Tuesday, September 6, 2016

Pleated

(Note: This week's writing group prompt was "nostalgia" and I chose to write my offering in the format of this blog. This is a topic I have explored before, making similar observations, so if it seems familiar, it is. And that is perfect, given the subject. Here is my prompted writing, in its entirety.)

Inspirational song: ’39 (Queen)


I’ve long held an unconventional concept of time. While I may physically be traveling through time in a linear forward motion like everyone else, I do not always experience time in its classical order. I like to think of time as a flexible membrane that undulates and folds against itself like the pleats in a curtain that has been drawn back. In those places where the folds brush up against each other, the echoes of the past and glimpses of the future can jump across the membranes like viruses spreading and infecting host cells. Most of us know that a smell or a song can transport us to a place in our past, but I contend that it takes even less than that to draw a person’s senses across a fold in the curtain. It can be done with a color, a temperature, or even just a breath. I may never find a way to transport my flesh backwards or to skip forward, but I know it is ridiculously easy to dance across the membrane if I leave my body behind.

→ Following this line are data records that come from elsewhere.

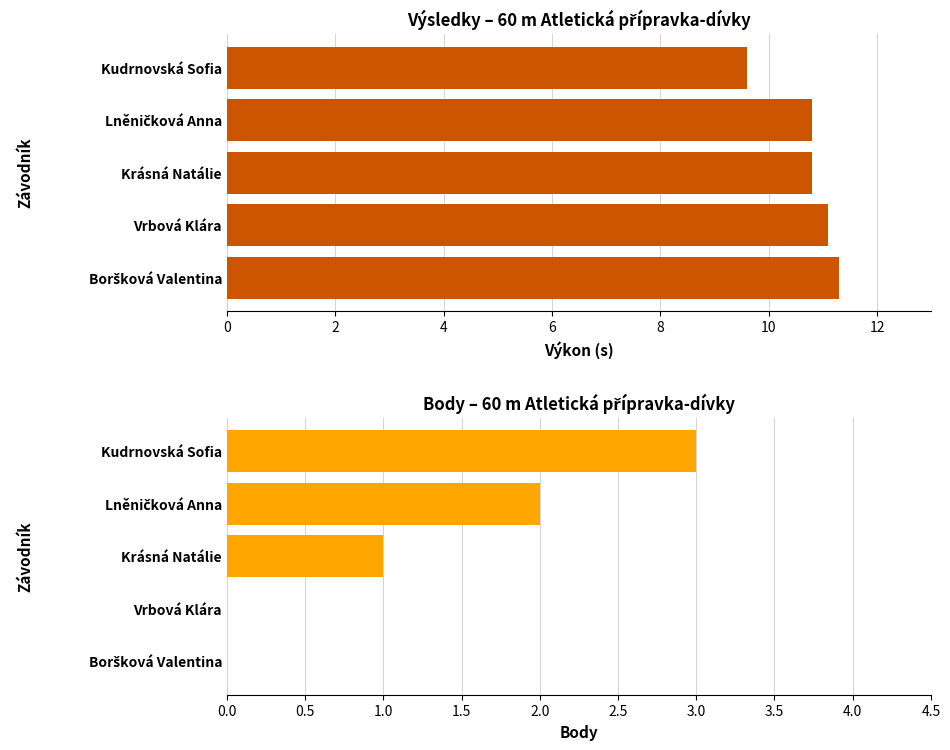

What are all the series names shown in the legend?

Výkon, Body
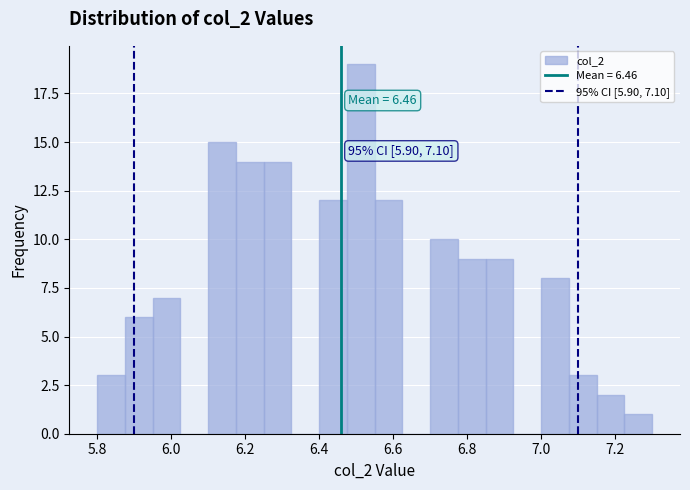

Read against the x-axis, roughly where is the centre of the tallest bar?

6.52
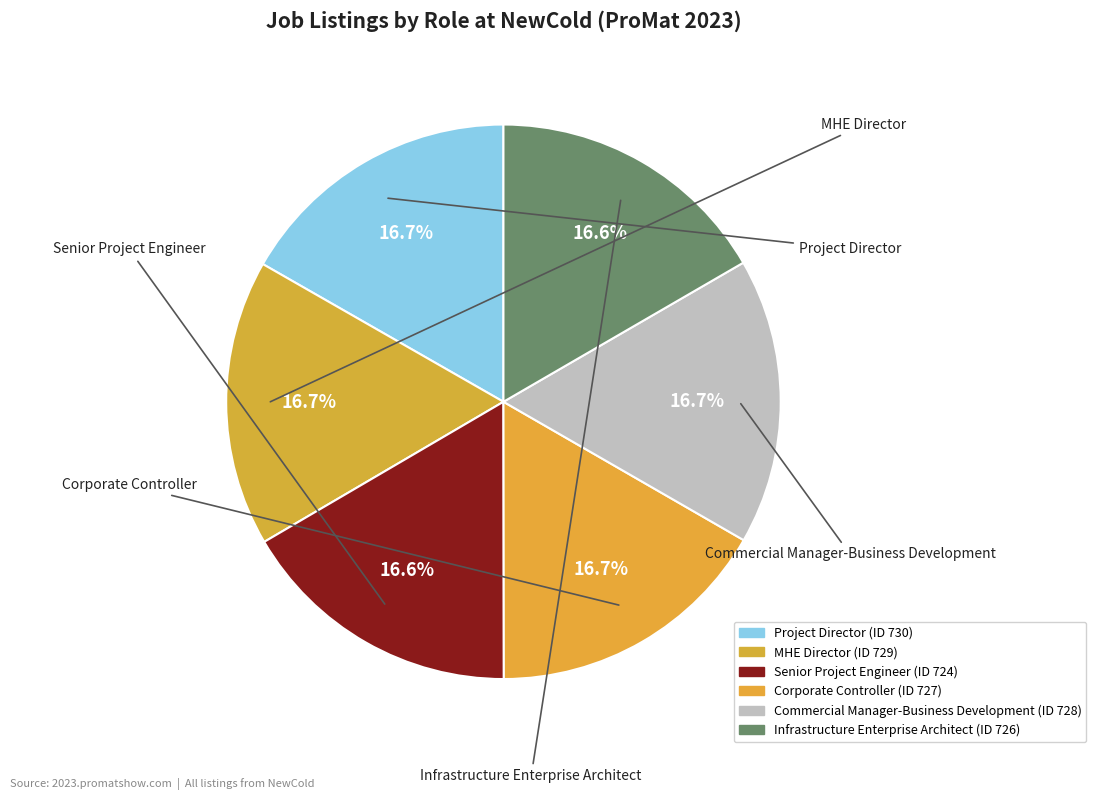

To the nearest percent, what is the combined percentage of Senior Project Engineer and Infrastructure Enterprise Architect?

33%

There are some eras in time that are closer to me than others. They are not only easier to reach, they sometimes reach out and grab me on their own, usually when I least expect it. For years I have felt like I was pinned to 1978, and I don’t know why. For a while I assumed that it was because it was the last year I truly felt like a child, and I retreated to a point where I was safe and carefree. Back then, all of my grandparents were still alive, and although my parents had just divorced, I had yet to feel like I was required to step up and behave like a responsible, miniature adult. I was secure in my child’s body, and had no concept of health problems or body image disorders. I could accept love and compliments unreservedly. My world was nearly perfect. Yet when I get nostalgic about this time, I’m not always pining for things that were age appropriate for a carefree ten year old. For every time I sing the theme song to Zoom or giggle over my schoolgirl crush on both Hardy Boys, but mostly Shaun Cassidy, there are moments that I remember 1978 like I was a woman in a Rod Stewart video. I yearn for the high fashion of the late 70s, or at least the silk blouses, high-waisted culottes, and knee boots. I reminisce about a disco scene I never experienced. Where did this come from?


Is it possible to be nostalgic for a life you never lived? I can relate to 1978 as a person who was actually alive then. I cannot explain my attachment to the next pleat in my curtain. I gravitate toward 1939 as if I were a child of it. I’m fascinated by it. It’s not the early rumblings of the war that draws me in, but simple daily items, like furniture, textiles, or appliances. Show me a giant radio from 1939, and I melt like someone has discovered my first pair of shoes or baby blanket. The best I can tell, the appeal for me is still attached to 1978. All the grannies I loved so much at that time of my life, the ones who helped raise me or taught me music and art, they all came of age in the 30s. My own grandparents married in 1939. Was it the way their homes were decorated? Was it their formative influences that in turn influenced me? I’ll never know. I doubt it even matters. It will never stop me from traipsing across the folds of time, whenever I feel nostalgic.